● **Instructions**:
(a) Set down, word for word, the part of the Atwood machine page that opens with the words containing "Press Reset to" and closes with "Mass 1 falls.".
(b) Carry the Atwood machine page forward from its final sentence.

● **Page excerpt**:
====

Simulation

Atwood Machine

DynamicsTension

Two masses connected by a string over a pulley demonstrating Newton's second law — adjust the masses to see how the weight difference drives acceleration.

Objective

Confirm that an ideal Atwood machine obeys the closed-form acceleration equation a = g·(m₁ − m₂) / (m₁ + m₂), where m₁ is the heavier mass, m₂ is the lighter mass, and g = 9.81 m/s². Verify that the heavier mass descends and the lighter rises with equal speed magnitudes, that the system stalls when m₁ = m₂, and that acceleration scales with the mass difference rather than the mass sum. The simulation assumes a massless inextensible rope and a massless frictionless pulley.

Setup

Press Reset to return both mass blocks to their starting height of 5 m. The Time, Velocity, and Displacement readouts should show 0.00, and the Accel readout should display the current theoretical value.
Set the Mass 1 slider to 3.0 kg. This is the heavier mass on the left string and will descend once the system is released from rest.
Set the Mass 2 slider to 1.0 kg. This is the lighter mass on the right string and will rise at the same speed that Mass 1 falls.

====

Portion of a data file
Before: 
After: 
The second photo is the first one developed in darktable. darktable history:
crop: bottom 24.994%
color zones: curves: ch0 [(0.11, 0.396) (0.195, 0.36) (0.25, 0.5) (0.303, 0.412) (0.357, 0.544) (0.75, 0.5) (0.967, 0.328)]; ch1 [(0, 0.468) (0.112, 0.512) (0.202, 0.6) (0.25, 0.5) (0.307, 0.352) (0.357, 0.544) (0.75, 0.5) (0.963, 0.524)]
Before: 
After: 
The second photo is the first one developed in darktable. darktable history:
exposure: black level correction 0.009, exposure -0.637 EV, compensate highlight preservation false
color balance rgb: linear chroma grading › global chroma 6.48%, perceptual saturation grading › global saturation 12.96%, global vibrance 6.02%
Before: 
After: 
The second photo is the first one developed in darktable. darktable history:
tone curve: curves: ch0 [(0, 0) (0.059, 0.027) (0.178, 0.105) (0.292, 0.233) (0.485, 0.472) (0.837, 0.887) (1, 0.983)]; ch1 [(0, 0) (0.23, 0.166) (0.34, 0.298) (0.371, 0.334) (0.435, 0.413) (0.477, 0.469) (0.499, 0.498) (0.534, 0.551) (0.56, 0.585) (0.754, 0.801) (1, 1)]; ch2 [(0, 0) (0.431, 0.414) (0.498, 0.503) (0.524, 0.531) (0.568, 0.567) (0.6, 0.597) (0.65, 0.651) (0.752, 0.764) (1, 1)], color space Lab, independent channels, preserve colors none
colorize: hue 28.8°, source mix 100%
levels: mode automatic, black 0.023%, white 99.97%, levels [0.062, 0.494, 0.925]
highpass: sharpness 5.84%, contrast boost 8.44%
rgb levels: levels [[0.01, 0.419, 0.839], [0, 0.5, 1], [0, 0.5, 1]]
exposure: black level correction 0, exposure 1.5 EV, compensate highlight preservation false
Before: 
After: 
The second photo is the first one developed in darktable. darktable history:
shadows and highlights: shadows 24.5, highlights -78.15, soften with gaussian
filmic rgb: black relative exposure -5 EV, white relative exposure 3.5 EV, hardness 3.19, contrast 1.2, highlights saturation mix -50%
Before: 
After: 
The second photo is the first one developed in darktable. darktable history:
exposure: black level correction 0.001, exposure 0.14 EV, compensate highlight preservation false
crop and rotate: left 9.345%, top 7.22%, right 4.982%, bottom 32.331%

====

● **Final answers**:
(a)
Press Reset to return both mass blocks to their starting height of 5 m. The Time, Velocity, and Displacement readouts should show 0.00, and the Accel readout should display the current theoretical value.
Set the Mass 1 slider to 3.0 kg. This is the heavier mass on the left string and will descend once the system is released from rest.
Set the Mass 2 slider to 1.0 kg. This is the lighter mass on the right string and will rise at the same speed that Mass 1 falls.

(b)
Confirm the Accel readout displays 4.90 m/s² before launching. This is the theoretical acceleration computed from the current slider values, independent of motion.
Press Start. The 3.0 kg block descends from y = 5 m toward the ground while the 1.0 kg block rises toward the pulley; a faint gold trail records the path of Mass 1.
Wait until Mass 1 reaches y = 0 and the loop halts. Record the final Time, Velocity, and Displacement readouts for comparison with the prediction.

Analytical Prediction

For an ideal Atwood machine the closed-form acceleration is a = g·(m₁ − m₂) / (m₁ + m₂) and the rope tension is T = 2·g·m₁·m₂ / (m₁ + m₂). With m₁ = 3.0 kg and m₂ = 1.0 kg, g = 9.81 m/s²:

a=g · (m₁ − m₂) / (m₁ + m₂)

=9.81 · (3.0 − 1.0) / 4.0

=19.62 / 4.0

=4.905 m/s²

T=2 · g · m₁ · m₂ / (m₁ + m₂)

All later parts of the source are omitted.